COを10%程排出するという、平成15年式ハイゼット(車両型式LE-S200V、エンジン型式EF-VE)のトラブル事例を紹介する。
担当のメカニックに話を聞いてみると、エンジンチェックランプは点灯しておらず、センサー系の電気的なトラブルではないと思うとのことであった。
当会が所有している日立製の外部診断機HDM3000を車両に接続し、アイドリング時のデータモニタをおこなったところ、アイドリング時にO2センサーが反応していなかった。
エンジン回転を3000回転ほどに上げO2センサーの反応を調べたところ、正常に反応することから、O2センサーヒーターが作動していないのではないかと思われた。
ダイアグノーシスコードを確認すると、「P0135」(O2センサーヒーター断線)を記憶していたが、エンジンチェックランプは点灯していない。

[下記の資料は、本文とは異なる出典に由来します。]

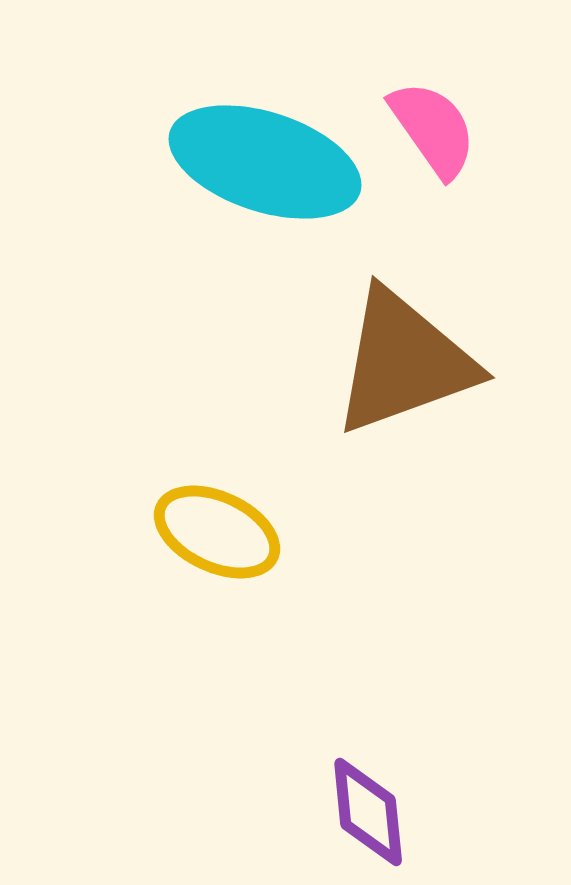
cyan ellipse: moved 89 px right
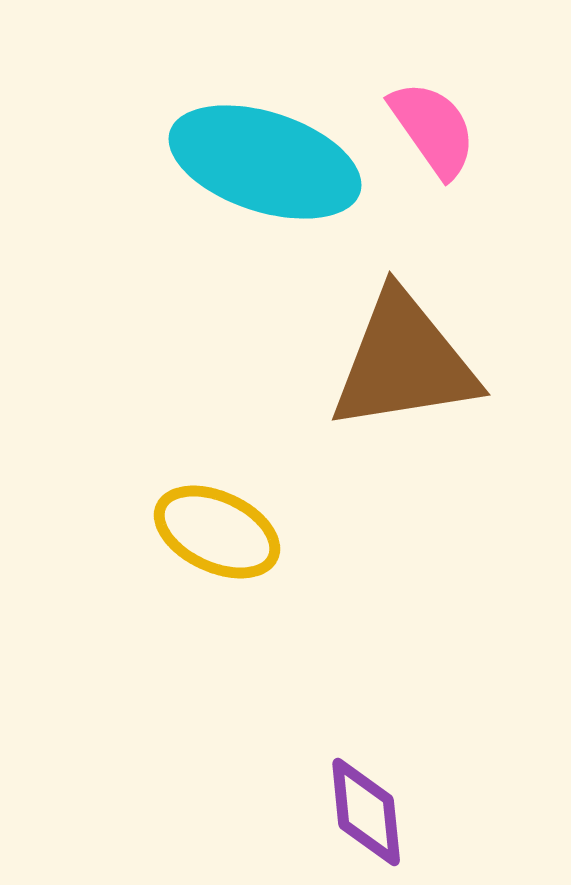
brown triangle: rotated 11 degrees clockwise
purple diamond: moved 2 px left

過去の故障コードであろうかと思いながらも時間がなかったため、まずはO2センサーを交換するように説明して診断を終えた。
O2センサーヒーターが正常に作動していないように思えたのだが、なぜエンジンチェックランプが点灯しないのだろうかと考えていたときにハッと閃いた。
急いで先方に電話し、「キーON時にエンジンチェックランプは点灯しますか?」と問い合わせたところ、点灯しないという。
これで全てがつながった。
O2センサーヒーターが断線し、エンジンチェックランプが点灯するようになったが、エンジンの不具合を感じないために球を抜いていたのである。

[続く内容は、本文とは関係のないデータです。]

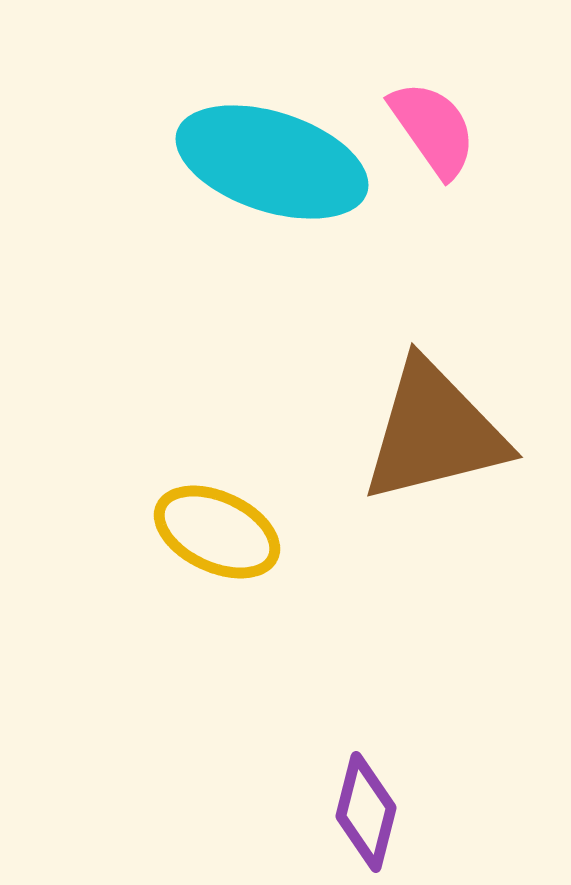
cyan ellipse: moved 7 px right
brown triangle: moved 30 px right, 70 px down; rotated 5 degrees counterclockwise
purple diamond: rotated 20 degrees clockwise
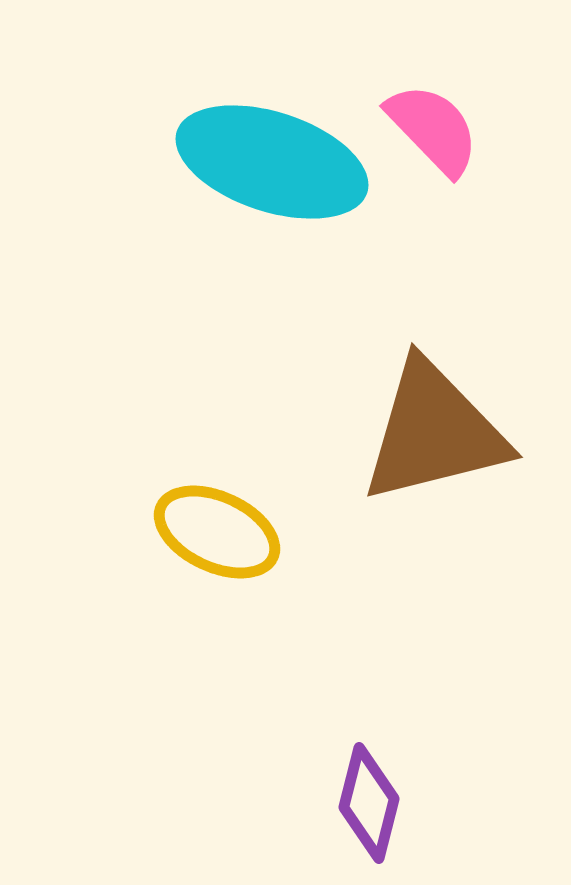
pink semicircle: rotated 9 degrees counterclockwise
purple diamond: moved 3 px right, 9 px up
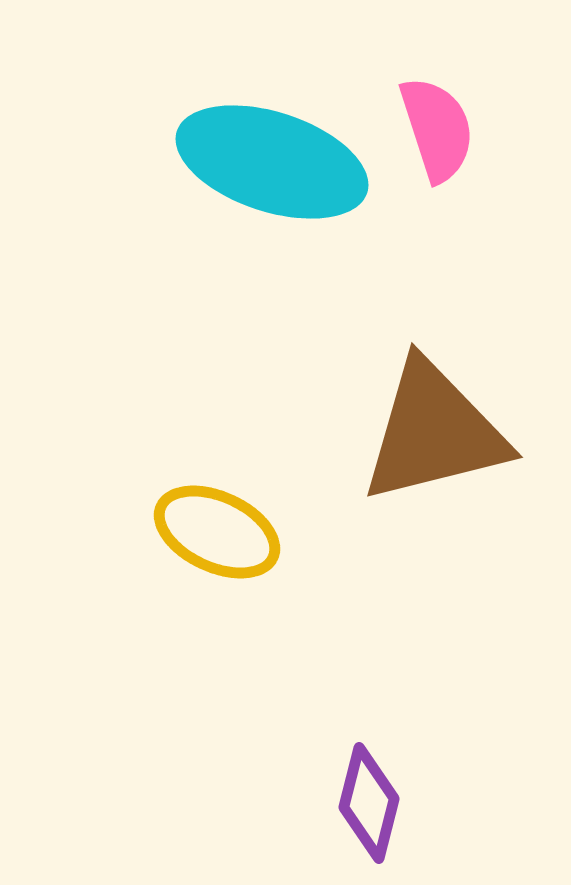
pink semicircle: moved 4 px right; rotated 26 degrees clockwise
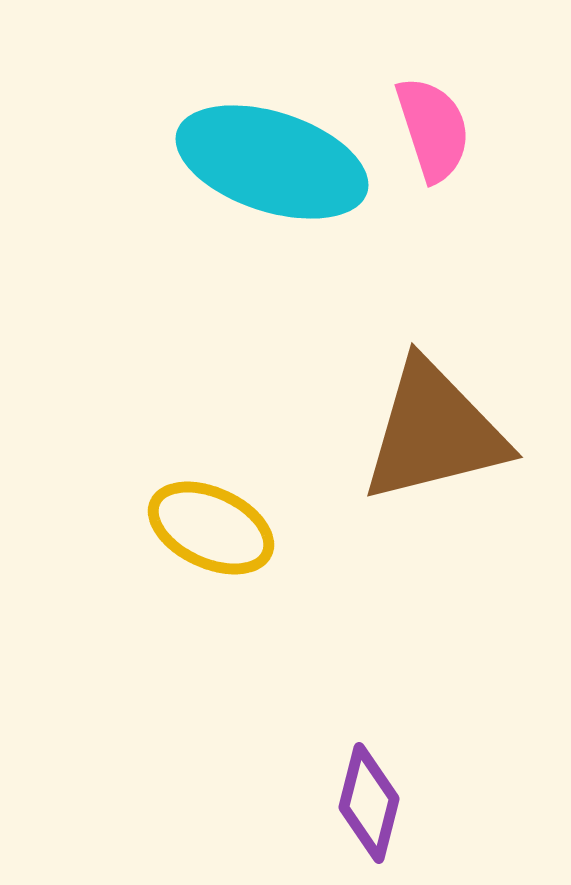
pink semicircle: moved 4 px left
yellow ellipse: moved 6 px left, 4 px up
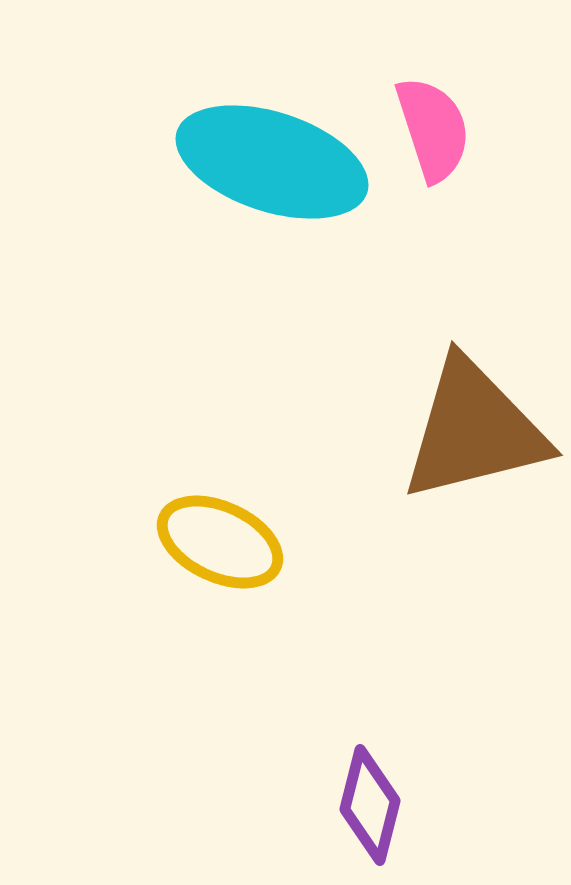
brown triangle: moved 40 px right, 2 px up
yellow ellipse: moved 9 px right, 14 px down
purple diamond: moved 1 px right, 2 px down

O2センサーヒーターの断線は確かに不具合を感じないが、球を外してしまうと、万が一重大な故障が発生しても運転者に異常を警告できなくなってしまう。
もし運転者が球を外していることを知らずに重大な事故が発生すると、責任問題にも発展しかねない。
また、O2センサーヒーターが断線し不具合を感じなくても、今回のようにCOが10%も検出されるようであれば、燃費はかなり悪くなっている。
そのことをユーザーに説明し、修理を行うのが整備士の役割ではないだろうか。
安易で安価な方法に走ってしまえば、いつか必ずツケが回ってくる。
自分自身に改めて戒めを喚起する事例であった。